Gonno:そうですね。あれは僕のやりたいことなんですよ。僕は、テクノもハウスもどちらも良い音楽なんだよってことを伝えたくて。僕の技量がまだまだということもあるかもしれませんけど、それを上手く鳴らせるサウンドシステムがなかなか無いので、『rural presents ‘ANEMONE’』の時は限りなく上手くいったんですよ。
村井:Gonnoさんのプレイはこれまでに何度も体験しましたけど、あの時Gonnoさんがプレイされた3時間ぐらいは本当に神懸かっていて、松原君とずっと語り合いながら体感していましたが、私自身も楽しかったですし、あの時にフロアにいたみんなの楽しみ様は素敵でしたね。
Gonno:面白かったですよね。確か最後にTerry Rileyとかかけてたんですよ。“これでみんな帰りましょう”っていうつもりでかけたのに、まだ10人ぐらいフロアで揺れてましたからね。良いパーティーの光景でしたね。だから、自分でも多分DJが良かったんだろうなって思いましたね。
ーーTerry Rileyかけてましたね。神秘的でした。
村井:Gonnoさんのプレイにほんの少しでも協力できたのなら、良い結果なのかなと思うので、嬉しく思います。
Gonno:いえいえ。幅広くダンスミュージックを再現できるとなると、さっき仰っていたラインアレイ・スピーカーは幅広く再現できるんですけど、なんと言いますか……冷静に聴いちゃうんですよね。クラブ的な雰囲気が出にくいというのはあるかもしれませんね。僕は個人的にラインアレイが大好きなんですけど、やっぱりクラブ的な雰囲気となると、四隅にスピーカー が置かれていて、真ん中に良い音がフォーカスされているというのが1番クラブの音としては理想的だと思いますね。
村井:そうですね。耳で、理性で聴くというよりも、もっと動物的に感情に直接訴えかけるものという例えになりますかね。

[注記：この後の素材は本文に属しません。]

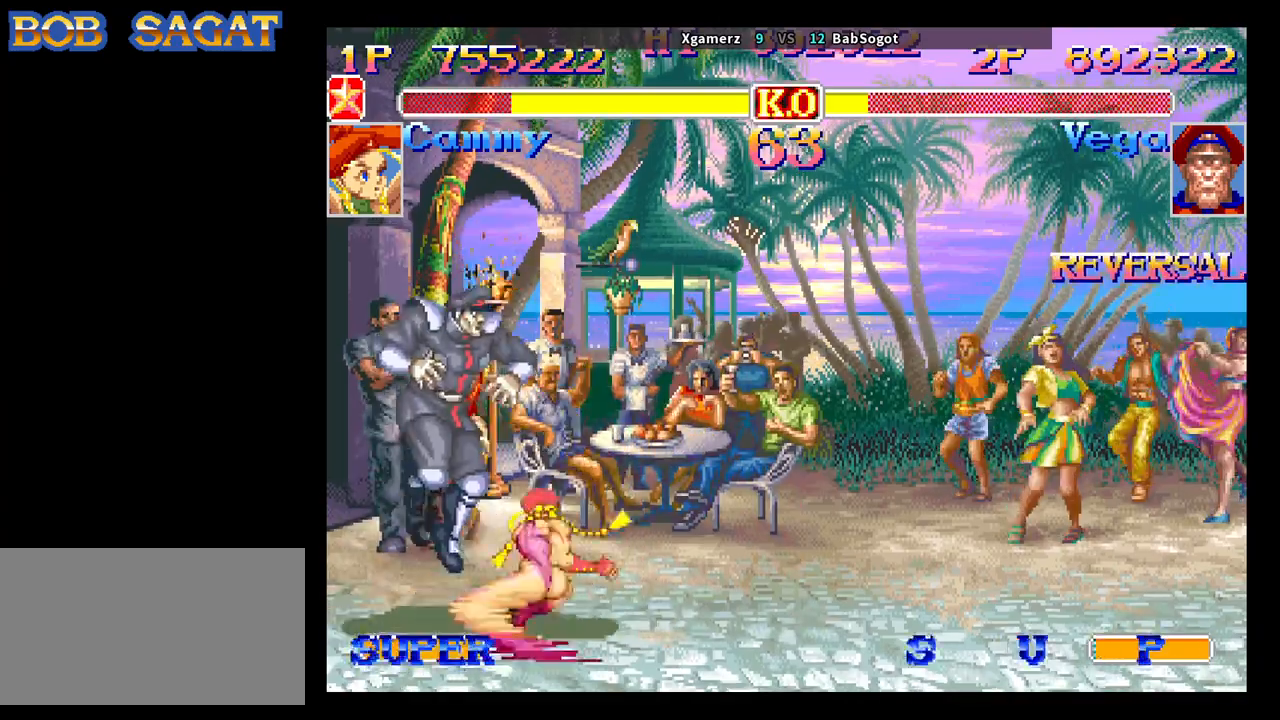
{"buttons": [], "left_stick": "down-left", "events": []}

Gonno:そうですね。クラブって、先ほど村井さんが仰っていたように音楽だけを聴きに行く場所ではないと僕も思うんですよね。目当てのアーティストを見終わったら帰るというものでもないですし。 演劇を楽しむように、一晩の演出を長く楽しんで、その場にいるお客さんとかも役者だったり、というのが理想であるべきだと思うんですよね。
ーーDJもオーディエンスの反応を見ながら、かける曲を変えたりしていきますもんね。
Gonno:そうです。例えばライヴは、演目があって、曲ももう変えられなくて、リスナーが一方的に吸収するものだと思うんですね。DJの理想的な状態って、長時間お客さんと交互に交換ができるというか、そんなに高度なものではないんですけど、ミュージシャン同士がセッションするように、お客さんとDJとでもセッションができてしまうような感覚になれるんですよ。だからお客さんが楽しそうだとDJも楽しそうになっていって、お客さんが悲しそうだとDJも悲しそうになっていって、それで演奏が変わっていくので、それが長時間できるというのはクラブの醍醐味になりますよね。なので、ちょっとライヴとかコンサートとかとは違った雰囲気であるべきかなと感じますね。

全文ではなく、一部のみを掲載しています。